§ 提示文
言いにくいことだが大切なことなので正直に言うことにする。
女性はいくつになっても女性だ。わたしだったら、「キミの取り柄は研究だけで女性としては魅力が乏しいね」と指摘されている気持ちになる。高橋さんは成熟した女性だからこのようなバカバカしいことなどなんとも思わないかもしれないけれど、未熟な中年女の私が同じ立場だったら・・・と想像すると、偏見に満ちた差別を感じて、毎夜赤提灯で飲んだくれ、「ちきしょ。あたしが中年だから注目されないのか」なんて、確実にひねくれるだろう。
こんなバカバカしいことが多発しているからこそ、日本において世の女性達は仕事のやりずらさを感じているのかもしれないとフと感じた。
だから安易にブームをつくるだけの本質を疎かにした「女性力の活用」なんて、バカにすんな、と思っちゃうわけなのだ。
最後になるが、グローバル化が加速している世の中において、老若男女が出入するコンビニなどに剥き出しにしておいてあるアノ本―――たとえばお尻剥き出しの女性が表紙の「OLのみだらな秘密遊び」とか、「昼下がりの奥様の欲望」など(←注:分かりやすくするために適当に見出しをつけた)のワイセツ本を、せめてひっそり置くなり配慮が欲しいものだ。「女性が働きやすい世の中を」なーんて言う前に細かいことだが、こういった日本の風潮をもう一度見直す必要がある。
ブームありきで「女性活用」と言われてもピンとこないのが現実なのだから。

§ データ抜粋
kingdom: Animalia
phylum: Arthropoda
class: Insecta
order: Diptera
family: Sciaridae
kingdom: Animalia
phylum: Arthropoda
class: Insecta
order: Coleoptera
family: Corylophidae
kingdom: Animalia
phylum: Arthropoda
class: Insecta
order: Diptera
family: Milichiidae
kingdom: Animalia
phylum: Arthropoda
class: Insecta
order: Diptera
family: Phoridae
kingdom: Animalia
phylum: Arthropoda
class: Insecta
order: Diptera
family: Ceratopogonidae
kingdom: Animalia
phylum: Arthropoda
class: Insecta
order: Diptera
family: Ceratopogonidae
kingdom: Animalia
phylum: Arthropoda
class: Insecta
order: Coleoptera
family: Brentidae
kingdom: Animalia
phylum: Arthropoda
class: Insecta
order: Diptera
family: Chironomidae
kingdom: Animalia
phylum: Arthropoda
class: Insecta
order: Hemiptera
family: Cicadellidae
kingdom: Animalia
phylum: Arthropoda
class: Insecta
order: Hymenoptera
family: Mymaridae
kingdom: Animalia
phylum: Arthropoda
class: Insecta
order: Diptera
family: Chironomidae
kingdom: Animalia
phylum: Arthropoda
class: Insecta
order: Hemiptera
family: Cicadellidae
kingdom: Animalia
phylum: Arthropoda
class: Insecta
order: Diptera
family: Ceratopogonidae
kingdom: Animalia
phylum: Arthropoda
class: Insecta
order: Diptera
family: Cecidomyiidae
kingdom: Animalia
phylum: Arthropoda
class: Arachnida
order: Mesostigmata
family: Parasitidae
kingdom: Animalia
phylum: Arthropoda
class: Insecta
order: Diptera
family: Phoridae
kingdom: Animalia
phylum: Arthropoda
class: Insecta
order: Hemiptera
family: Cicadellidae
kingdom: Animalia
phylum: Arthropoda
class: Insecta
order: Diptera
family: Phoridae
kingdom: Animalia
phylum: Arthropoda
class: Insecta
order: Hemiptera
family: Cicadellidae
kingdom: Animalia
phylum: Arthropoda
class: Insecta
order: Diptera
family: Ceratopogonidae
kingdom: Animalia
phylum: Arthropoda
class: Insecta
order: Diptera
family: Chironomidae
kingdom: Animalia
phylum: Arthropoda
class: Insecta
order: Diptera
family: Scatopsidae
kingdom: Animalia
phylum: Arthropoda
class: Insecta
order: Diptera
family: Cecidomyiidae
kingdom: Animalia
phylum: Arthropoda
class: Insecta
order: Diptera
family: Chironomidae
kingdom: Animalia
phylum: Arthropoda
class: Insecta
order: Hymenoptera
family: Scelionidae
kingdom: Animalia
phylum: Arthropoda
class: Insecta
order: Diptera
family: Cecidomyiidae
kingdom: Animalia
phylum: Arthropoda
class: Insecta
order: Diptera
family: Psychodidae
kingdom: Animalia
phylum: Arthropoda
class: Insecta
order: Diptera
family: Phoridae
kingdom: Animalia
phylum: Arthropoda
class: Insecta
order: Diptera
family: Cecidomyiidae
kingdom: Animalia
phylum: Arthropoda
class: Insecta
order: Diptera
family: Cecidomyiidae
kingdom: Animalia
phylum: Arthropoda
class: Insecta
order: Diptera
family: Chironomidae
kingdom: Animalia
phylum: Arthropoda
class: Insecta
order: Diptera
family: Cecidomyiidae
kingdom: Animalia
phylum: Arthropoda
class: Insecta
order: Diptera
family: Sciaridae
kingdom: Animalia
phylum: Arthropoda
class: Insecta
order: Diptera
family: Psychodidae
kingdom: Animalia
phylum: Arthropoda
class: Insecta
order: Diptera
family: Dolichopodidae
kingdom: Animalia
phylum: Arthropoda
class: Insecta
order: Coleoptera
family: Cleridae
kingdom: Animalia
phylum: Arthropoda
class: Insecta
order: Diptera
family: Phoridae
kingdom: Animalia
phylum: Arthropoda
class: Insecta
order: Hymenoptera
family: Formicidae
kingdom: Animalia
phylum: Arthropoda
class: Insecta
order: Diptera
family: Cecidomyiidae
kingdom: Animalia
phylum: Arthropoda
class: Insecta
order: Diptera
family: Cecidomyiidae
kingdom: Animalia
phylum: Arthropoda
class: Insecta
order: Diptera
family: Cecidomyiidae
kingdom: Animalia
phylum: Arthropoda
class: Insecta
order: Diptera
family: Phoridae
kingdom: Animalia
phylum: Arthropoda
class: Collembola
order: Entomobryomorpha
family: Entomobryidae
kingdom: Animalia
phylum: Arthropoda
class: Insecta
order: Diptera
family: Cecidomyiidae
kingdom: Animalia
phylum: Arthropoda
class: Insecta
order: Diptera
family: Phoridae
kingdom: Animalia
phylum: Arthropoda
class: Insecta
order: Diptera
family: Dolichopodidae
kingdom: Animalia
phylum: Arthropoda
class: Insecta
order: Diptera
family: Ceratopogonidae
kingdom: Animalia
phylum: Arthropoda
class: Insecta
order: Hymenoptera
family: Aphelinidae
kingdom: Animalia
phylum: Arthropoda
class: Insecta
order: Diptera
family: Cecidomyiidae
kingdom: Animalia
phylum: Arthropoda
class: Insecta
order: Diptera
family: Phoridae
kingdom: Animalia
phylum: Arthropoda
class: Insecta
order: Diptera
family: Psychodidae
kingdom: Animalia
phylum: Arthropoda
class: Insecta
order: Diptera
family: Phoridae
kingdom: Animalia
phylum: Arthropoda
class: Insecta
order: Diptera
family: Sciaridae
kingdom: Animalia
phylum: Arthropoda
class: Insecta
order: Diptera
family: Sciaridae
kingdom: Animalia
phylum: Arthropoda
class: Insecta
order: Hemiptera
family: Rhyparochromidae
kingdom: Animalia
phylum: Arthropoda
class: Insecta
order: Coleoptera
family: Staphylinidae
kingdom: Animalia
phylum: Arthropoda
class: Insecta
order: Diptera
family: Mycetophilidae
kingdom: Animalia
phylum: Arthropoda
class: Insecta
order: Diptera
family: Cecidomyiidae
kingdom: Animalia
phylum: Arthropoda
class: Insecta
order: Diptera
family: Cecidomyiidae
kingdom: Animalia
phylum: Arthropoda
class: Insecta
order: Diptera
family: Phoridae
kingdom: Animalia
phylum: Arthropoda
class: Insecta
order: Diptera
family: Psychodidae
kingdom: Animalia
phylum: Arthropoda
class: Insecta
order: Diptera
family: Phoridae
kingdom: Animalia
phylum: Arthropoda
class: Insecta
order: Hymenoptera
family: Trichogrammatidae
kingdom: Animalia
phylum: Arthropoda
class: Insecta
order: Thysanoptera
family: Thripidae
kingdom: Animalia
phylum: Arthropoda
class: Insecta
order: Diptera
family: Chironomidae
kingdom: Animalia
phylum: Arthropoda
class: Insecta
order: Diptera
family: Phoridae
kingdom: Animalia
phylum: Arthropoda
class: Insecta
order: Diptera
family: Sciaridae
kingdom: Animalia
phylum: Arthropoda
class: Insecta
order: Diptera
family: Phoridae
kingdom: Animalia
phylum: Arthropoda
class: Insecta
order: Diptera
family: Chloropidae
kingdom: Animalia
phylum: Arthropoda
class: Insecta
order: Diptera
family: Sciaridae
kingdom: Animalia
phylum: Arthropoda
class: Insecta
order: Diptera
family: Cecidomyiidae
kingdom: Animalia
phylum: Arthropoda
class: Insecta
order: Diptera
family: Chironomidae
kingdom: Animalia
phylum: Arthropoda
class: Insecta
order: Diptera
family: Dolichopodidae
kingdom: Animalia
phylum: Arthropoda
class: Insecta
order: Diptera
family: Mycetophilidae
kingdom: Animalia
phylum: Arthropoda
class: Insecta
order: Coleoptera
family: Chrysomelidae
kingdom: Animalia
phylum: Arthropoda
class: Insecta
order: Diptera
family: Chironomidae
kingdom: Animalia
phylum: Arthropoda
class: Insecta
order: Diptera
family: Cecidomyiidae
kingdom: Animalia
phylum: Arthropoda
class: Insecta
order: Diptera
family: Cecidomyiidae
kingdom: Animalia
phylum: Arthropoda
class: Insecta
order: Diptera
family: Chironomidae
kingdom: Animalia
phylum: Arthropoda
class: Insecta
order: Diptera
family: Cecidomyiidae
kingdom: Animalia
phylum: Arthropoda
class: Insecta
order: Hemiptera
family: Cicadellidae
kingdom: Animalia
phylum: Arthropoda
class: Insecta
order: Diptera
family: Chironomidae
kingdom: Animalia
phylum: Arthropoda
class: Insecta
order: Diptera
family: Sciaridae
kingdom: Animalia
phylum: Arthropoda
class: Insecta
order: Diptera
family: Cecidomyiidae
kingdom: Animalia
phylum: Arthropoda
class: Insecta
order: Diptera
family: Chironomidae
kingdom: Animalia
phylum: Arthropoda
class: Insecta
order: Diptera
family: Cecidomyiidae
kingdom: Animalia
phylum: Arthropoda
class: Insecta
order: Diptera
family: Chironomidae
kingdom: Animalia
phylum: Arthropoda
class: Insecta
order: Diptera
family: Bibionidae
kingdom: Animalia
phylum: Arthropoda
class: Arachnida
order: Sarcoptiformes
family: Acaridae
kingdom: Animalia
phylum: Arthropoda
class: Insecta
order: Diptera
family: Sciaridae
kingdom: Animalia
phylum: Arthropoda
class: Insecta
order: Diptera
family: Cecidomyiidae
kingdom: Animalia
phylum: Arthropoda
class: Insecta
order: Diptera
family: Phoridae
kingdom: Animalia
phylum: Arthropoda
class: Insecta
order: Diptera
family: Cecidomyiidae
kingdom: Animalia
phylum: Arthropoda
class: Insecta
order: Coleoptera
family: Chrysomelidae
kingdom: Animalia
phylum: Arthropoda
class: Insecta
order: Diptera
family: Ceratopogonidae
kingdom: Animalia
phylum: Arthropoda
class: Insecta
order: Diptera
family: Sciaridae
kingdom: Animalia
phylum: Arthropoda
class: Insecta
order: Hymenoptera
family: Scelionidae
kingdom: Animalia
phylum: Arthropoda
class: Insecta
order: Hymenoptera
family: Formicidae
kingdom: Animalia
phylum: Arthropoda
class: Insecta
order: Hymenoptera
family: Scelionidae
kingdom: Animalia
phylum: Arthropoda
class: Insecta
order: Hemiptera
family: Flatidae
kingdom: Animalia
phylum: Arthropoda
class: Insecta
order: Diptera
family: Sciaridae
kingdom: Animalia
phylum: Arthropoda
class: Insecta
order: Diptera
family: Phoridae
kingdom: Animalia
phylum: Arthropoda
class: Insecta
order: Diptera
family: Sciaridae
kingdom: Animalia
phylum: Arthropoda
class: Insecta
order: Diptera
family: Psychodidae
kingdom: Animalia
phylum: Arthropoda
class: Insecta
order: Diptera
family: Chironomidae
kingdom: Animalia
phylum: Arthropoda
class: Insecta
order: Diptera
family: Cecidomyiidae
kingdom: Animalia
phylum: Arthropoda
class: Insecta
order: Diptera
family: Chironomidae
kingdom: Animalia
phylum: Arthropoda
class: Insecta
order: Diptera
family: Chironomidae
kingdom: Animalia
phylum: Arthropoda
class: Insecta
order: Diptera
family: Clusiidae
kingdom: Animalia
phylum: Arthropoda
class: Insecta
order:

§ 課題 1
提示文のうち、「言いにくいことだが大切なことなので正直に言うことにする。」を含む語句で始まり「て、確実にひねくれるだろう。」で終わる部分を、そのまま書き写してもらえますか？
§ 課題 2
提示文を2文で要約してくれますか？
記録はここでは一切使いません。

§ 正解 1
言いにくいことだが大切なことなので正直に言うことにする。
女性はいくつになっても女性だ。わたしだったら、「キミの取り柄は研究だけで女性としては魅力が乏しいね」と指摘されている気持ちになる。高橋さんは成熟した女性だからこのようなバカバカしいことなどなんとも思わないかもしれないけれど、未熟な中年女の私が同じ立場だったら・・・と想像すると、偏見に満ちた差別を感じて、毎夜赤提灯で飲んだくれ、「ちきしょ。あたしが中年だから注目されないのか」なんて、確実にひねくれるだろう。

§ 正解 2
筆者は、偏見に満ちたバカバカしいことが多発しているために日本の女性は仕事のやりづらさを感じているのかもしれないと述べ、ブームをつくるだけで本質を疎かにした「女性力の活用」に反発している。さらに、コンビニなどに剥き出しで置かれたワイセツ本への配慮を求め、「女性が働きやすい世の中を」と言う前にこうした日本の風潮を見直す必要があると訴えている。